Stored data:
══════════

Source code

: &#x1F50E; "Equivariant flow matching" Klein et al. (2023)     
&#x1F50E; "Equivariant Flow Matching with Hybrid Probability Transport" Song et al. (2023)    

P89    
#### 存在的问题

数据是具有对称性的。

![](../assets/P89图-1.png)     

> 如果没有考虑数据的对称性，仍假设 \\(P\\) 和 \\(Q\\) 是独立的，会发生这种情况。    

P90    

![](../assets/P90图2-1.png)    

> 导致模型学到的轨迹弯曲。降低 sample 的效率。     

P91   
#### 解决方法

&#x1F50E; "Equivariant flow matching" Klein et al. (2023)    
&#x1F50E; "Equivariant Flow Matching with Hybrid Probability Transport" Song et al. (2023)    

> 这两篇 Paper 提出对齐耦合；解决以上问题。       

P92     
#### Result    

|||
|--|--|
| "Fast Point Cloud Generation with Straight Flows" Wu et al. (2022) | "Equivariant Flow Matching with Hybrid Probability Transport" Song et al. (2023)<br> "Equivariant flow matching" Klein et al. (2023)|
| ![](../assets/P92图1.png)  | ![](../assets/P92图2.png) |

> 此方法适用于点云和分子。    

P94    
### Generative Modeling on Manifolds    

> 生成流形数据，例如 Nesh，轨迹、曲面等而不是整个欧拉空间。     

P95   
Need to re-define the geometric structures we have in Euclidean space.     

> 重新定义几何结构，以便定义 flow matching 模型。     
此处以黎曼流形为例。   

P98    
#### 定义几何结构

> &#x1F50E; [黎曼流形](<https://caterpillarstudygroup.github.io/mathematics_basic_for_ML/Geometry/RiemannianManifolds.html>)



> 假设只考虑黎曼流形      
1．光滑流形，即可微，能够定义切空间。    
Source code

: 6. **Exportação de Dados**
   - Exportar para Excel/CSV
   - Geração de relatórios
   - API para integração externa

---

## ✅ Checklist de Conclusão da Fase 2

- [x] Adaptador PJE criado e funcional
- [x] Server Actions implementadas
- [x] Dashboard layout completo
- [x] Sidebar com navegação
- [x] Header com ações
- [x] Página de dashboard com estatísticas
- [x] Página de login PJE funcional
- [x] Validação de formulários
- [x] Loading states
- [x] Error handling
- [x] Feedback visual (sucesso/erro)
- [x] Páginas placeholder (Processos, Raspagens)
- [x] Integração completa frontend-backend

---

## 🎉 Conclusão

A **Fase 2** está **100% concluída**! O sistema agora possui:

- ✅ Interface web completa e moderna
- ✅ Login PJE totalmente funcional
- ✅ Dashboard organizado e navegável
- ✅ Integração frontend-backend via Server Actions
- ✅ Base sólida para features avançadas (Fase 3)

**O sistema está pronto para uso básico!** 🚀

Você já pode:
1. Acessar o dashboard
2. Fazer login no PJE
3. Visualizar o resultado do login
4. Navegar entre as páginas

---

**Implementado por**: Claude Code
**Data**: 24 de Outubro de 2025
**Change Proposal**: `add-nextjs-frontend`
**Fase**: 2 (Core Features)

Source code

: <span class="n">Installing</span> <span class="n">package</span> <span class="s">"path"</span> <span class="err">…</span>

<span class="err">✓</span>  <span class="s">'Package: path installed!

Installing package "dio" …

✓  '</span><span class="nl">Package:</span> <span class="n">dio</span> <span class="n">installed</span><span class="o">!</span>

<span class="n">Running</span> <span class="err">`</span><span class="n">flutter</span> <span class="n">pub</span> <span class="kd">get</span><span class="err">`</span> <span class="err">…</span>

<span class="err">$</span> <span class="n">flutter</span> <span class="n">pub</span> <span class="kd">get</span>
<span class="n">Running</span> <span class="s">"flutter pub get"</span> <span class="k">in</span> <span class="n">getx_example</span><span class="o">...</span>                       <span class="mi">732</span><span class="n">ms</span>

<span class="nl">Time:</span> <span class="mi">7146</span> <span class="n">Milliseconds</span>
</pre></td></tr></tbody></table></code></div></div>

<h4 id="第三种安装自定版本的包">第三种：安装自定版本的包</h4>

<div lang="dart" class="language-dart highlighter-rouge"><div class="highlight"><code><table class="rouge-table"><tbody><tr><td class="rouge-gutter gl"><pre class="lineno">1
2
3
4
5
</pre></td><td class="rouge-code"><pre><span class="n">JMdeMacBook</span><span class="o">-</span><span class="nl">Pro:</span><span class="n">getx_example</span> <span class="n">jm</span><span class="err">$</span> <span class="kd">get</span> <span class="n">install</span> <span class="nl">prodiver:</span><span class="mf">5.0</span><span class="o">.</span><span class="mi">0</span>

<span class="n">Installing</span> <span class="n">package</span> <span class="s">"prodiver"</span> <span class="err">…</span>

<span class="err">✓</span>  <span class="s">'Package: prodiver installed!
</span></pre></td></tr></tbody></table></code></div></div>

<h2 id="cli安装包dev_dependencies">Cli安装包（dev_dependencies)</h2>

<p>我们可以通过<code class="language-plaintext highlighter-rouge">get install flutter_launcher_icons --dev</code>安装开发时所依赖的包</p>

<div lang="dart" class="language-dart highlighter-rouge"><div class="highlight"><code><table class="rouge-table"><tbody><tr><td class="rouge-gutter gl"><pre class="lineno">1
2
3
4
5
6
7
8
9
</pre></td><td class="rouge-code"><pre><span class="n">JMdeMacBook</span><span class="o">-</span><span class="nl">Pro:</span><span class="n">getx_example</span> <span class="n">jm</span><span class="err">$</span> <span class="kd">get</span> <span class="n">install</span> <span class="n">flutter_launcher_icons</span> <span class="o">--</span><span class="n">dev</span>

══════════

• [DESCRIPTION OF THE TASK] Retype every one of the records above line for line, with no changes.

• [YOUR SOLUTION]
Source code

: &#x1F50E; "Equivariant flow matching" Klein et al. (2023)     
&#x1F50E; "Equivariant Flow Matching with Hybrid Probability Transport" Song et al. (2023)    

P89    
#### 存在的问题

数据是具有对称性的。

![](../assets/P89图-1.png)     

> 如果没有考虑数据的对称性，仍假设 \\(P\\) 和 \\(Q\\) 是独立的，会发生这种情况。    

P90    

![](../assets/P90图2-1.png)    

> 导致模型学到的轨迹弯曲。降低 sample 的效率。     

P91   
#### 解决方法

&#x1F50E; "Equivariant flow matching" Klein et al. (2023)    
&#x1F50E; "Equivariant Flow Matching with Hybrid Probability Transport" Song et al. (2023)    

> 这两篇 Paper 提出对齐耦合；解决以上问题。       

P92     
#### Result    

|||
|--|--|
| "Fast Point Cloud Generation with Straight Flows" Wu et al. (2022) | "Equivariant Flow Matching with Hybrid Probability Transport" Song et al. (2023)<br> "Equivariant flow matching" Klein et al. (2023)|
| ![](../assets/P92图1.png)  | ![](../assets/P92图2.png) |

> 此方法适用于点云和分子。    

P94    
### Generative Modeling on Manifolds    

> 生成流形数据，例如 Nesh，轨迹、曲面等而不是整个欧拉空间。     

P95   
Need to re-define the geometric structures we have in Euclidean space.     

> 重新定义几何结构，以便定义 flow matching 模型。     
此处以黎曼流形为例。   

P98    
#### 定义几何结构

> &#x1F50E; [黎曼流形](<https://caterpillarstudygroup.github.io/mathematics_basic_for_ML/Geometry/RiemannianManifolds.html>)



> 假设只考虑黎曼流形      
1．光滑流形，即可微，能够定义切空间。    
Source code

: 6. **Exportação de Dados**
   - Exportar para Excel/CSV
   - Geração de relatórios
   - API para integração externa

---

## ✅ Checklist de Conclusão da Fase 2

- [x] Adaptador PJE criado e funcional
- [x] Server Actions implementadas
- [x] Dashboard layout completo
- [x] Sidebar com navegação
- [x] Header com ações
- [x] Página de dashboard com estatísticas
- [x] Página de login PJE funcional
- [x] Validação de formulários
- [x] Loading states
- [x] Error handling
- [x] Feedback visual (sucesso/erro)
- [x] Páginas placeholder (Processos, Raspagens)
- [x] Integração completa frontend-backend

---

## 🎉 Conclusão

A **Fase 2** está **100% concluída**! O sistema agora possui:

- ✅ Interface web completa e moderna
- ✅ Login PJE totalmente funcional
- ✅ Dashboard organizado e navegável
- ✅ Integração frontend-backend via Server Actions
- ✅ Base sólida para features avançadas (Fase 3)

**O sistema está pronto para uso básico!** 🚀

Você já pode:
1. Acessar o dashboard
2. Fazer login no PJE
3. Visualizar o resultado do login
4. Navegar entre as páginas

---

**Implementado por**: Claude Code
**Data**: 24 de Outubro de 2025
**Change Proposal**: `add-nextjs-frontend`
**Fase**: 2 (Core Features)

Source code

: <span class="n">Installing</span> <span class="n">package</span> <span class="s">"path"</span> <span class="err">…</span>

<span class="err">✓</span>  <span class="s">'Package: path installed!

Installing package "dio" …

✓  '</span><span class="nl">Package:</span> <span class="n">dio</span> <span class="n">installed</span><span class="o">!</span>

<span class="n">Running</span> <span class="err">`</span><span class="n">flutter</span> <span class="n">pub</span> <span class="kd">get</span><span class="err">`</span> <span class="err">…</span>

<span class="err">$</span> <span class="n">flutter</span> <span class="n">pub</span> <span class="kd">get</span>
<span class="n">Running</span> <span class="s">"flutter pub get"</span> <span class="k">in</span> <span class="n">getx_example</span><span class="o">...</span>                       <span class="mi">732</span><span class="n">ms</span>

<span class="nl">Time:</span> <span class="mi">7146</span> <span class="n">Milliseconds</span>
</pre></td></tr></tbody></table></code></div></div>

<h4 id="第三种安装自定版本的包">第三种：安装自定版本的包</h4>

<div lang="dart" class="language-dart highlighter-rouge"><div class="highlight"><code><table class="rouge-table"><tbody><tr><td class="rouge-gutter gl"><pre class="lineno">1
2
3
4
5
</pre></td><td class="rouge-code"><pre><span class="n">JMdeMacBook</span><span class="o">-</span><span class="nl">Pro:</span><span class="n">getx_example</span> <span class="n">jm</span><span class="err">$</span> <span class="kd">get</span> <span class="n">install</span> <span class="nl">prodiver:</span><span class="mf">5.0</span><span class="o">.</span><span class="mi">0</span>

<span class="n">Installing</span> <span class="n">package</span> <span class="s">"prodiver"</span> <span class="err">…</span>

<span class="err">✓</span>  <span class="s">'Package: prodiver installed!
</span></pre></td></tr></tbody></table></code></div></div>

<h2 id="cli安装包dev_dependencies">Cli安装包（dev_dependencies)</h2>

<p>我们可以通过<code class="language-plaintext highlighter-rouge">get install flutter_launcher_icons --dev</code>安装开发时所依赖的包</p>

<div lang="dart" class="language-dart highlighter-rouge"><div class="highlight"><code><table class="rouge-table"><tbody><tr><td class="rouge-gutter gl"><pre class="lineno">1
2
3
4
5
6
7
8
9
</pre></td><td class="rouge-code"><pre><span class="n">JMdeMacBook</span><span class="o">-</span><span class="nl">Pro:</span><span class="n">getx_example</span> <span class="n">jm</span><span class="err">$</span> <span class="kd">get</span> <span class="n">install</span> <span class="n">flutter_launcher_icons</span> <span class="o">--</span><span class="n">dev</span>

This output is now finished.